DINHEIRO – Existe mão-de-obra especializada para dar conta de tarefas que exijam alto grau de especialização?
CHAYA –
Estou certo que sim. A taxa de analfabetismo do país é zero. O único legado da era Saddam Hussein foi a cultura. A educação era obrigatória e o governo bancava desde o ensino fundamental até a pós-graduação. Na construção civil, por exemplo, os engenheiros e os operários iraquianos são reconhecidos mundialmente.

DINHEIRO – Além do Curdistão, alguma outra região do Iraque apresenta potencial semelhante?
CHAYA –
As perspectivas são boas também no sul do país.
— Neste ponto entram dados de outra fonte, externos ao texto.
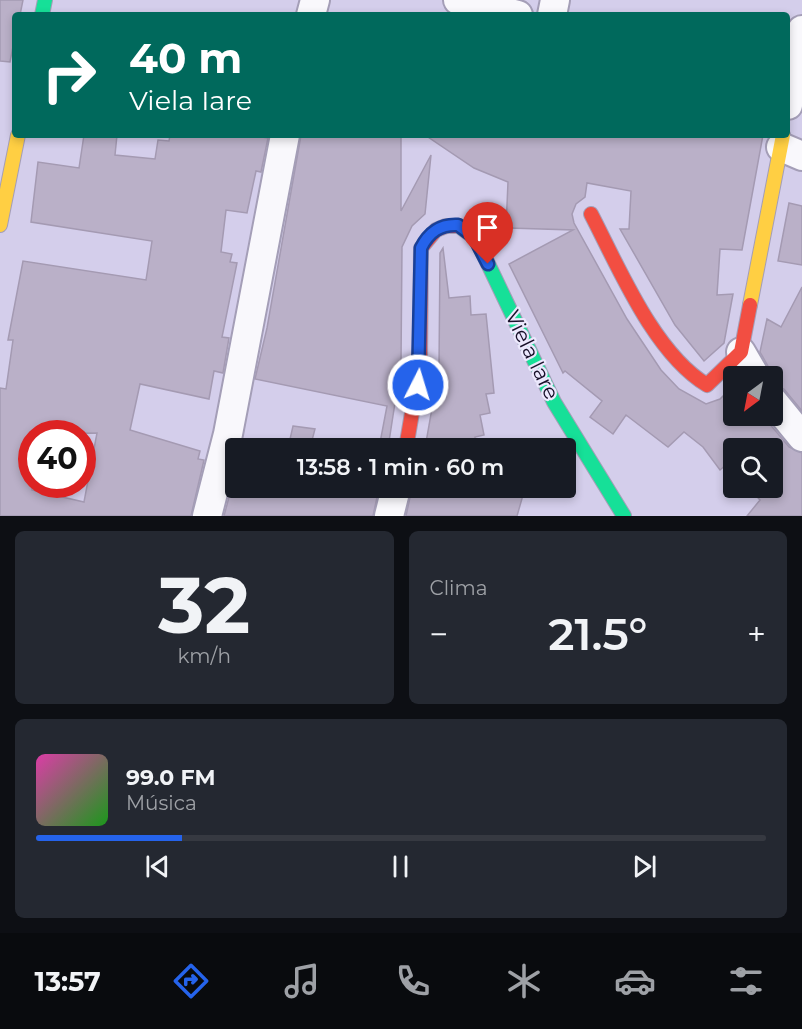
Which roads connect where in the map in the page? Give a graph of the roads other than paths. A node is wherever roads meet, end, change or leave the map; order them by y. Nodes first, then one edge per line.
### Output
1 (458, 0) edge
2 (506, 12) edge
3 (802, 30) edge
4 (790, 71) edge
5 (17, 138) edge
6 (284, 138) edge
7 (789, 146) edge
8 (591, 214) dead end
9 (0, 225) edge
10 (748, 364) edge
11 (783, 414) edge
12 (802, 437) edge
13 (408, 438) edge
14 (394, 498) edge
15 (207, 516) edge
16 (389, 516) edge
17 (624, 516) edge

1 - 2 street
3 - 4 street
5 - 9 street
6 - 15 street
7 - 10 street
8 - 10 street
11 - 12 street
13 - 17 street, Viela Iare
14 - 16 street

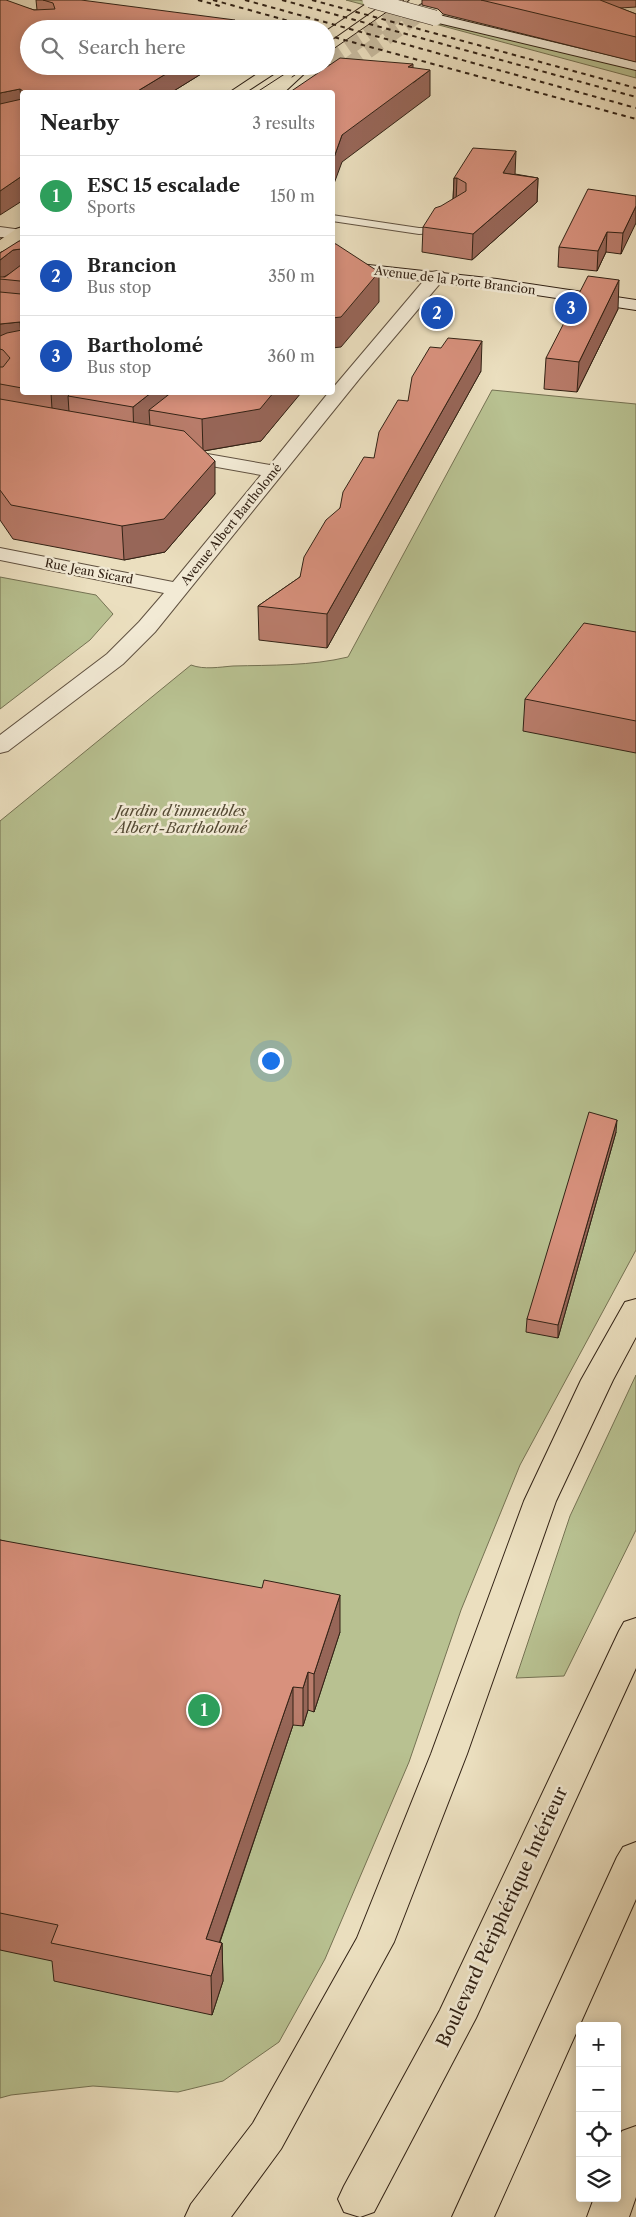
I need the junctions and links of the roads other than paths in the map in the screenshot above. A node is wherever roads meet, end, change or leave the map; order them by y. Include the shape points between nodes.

Em Najaf está sendo erguido o maior aeroporto do Oriente Médio. O objetivo é criar uma estrutura para dar suporte ao turismo religioso da segunda mais importante cidade sagrada para os muçulmanos. A primeira é Meca (Arábia Saudita). Os peregrinos representam um fantástico contingente de consumidores.

DINHEIRO – Pode-se dizer que as relações diplomáticas entre o Brasil e o Iraque são harmônicas?
CHAYA –
Com certeza. O povo iraquiano sempre elogiou a neutralidade dos brasileiros nos conflitos vividos por aquele país. A “marca Brasil”, seja pelo futebol, seja pelos produtos que o País já exporta para lá, sempre foi muito bem vista pela população.

DINHEIRO – E qual o balanço da atuação da Câmara de Comércio e Indústria Brasil Iraque?
CHAYA –
Nos últimos três anos já promovemos a vinda de seis missões comerciais iraquianas ao Brasil. Também montamos uma feira comercial em Amã (Jordânia), em setembro de 2005, que reuniu 47 expositores brasileiros e recebeu 1,8 mil visitantes. A Jordânia é um país-chave quando o assunto é o Iraque, porque ele concentra cerca de três milhões de expatriados iraquianos, muitos dos quais são empresários. Foram eles que abasteceram o Iraque durante os anos de embargo econômico e hoje continuam a ter um peso importante nas vendas ao Iraque.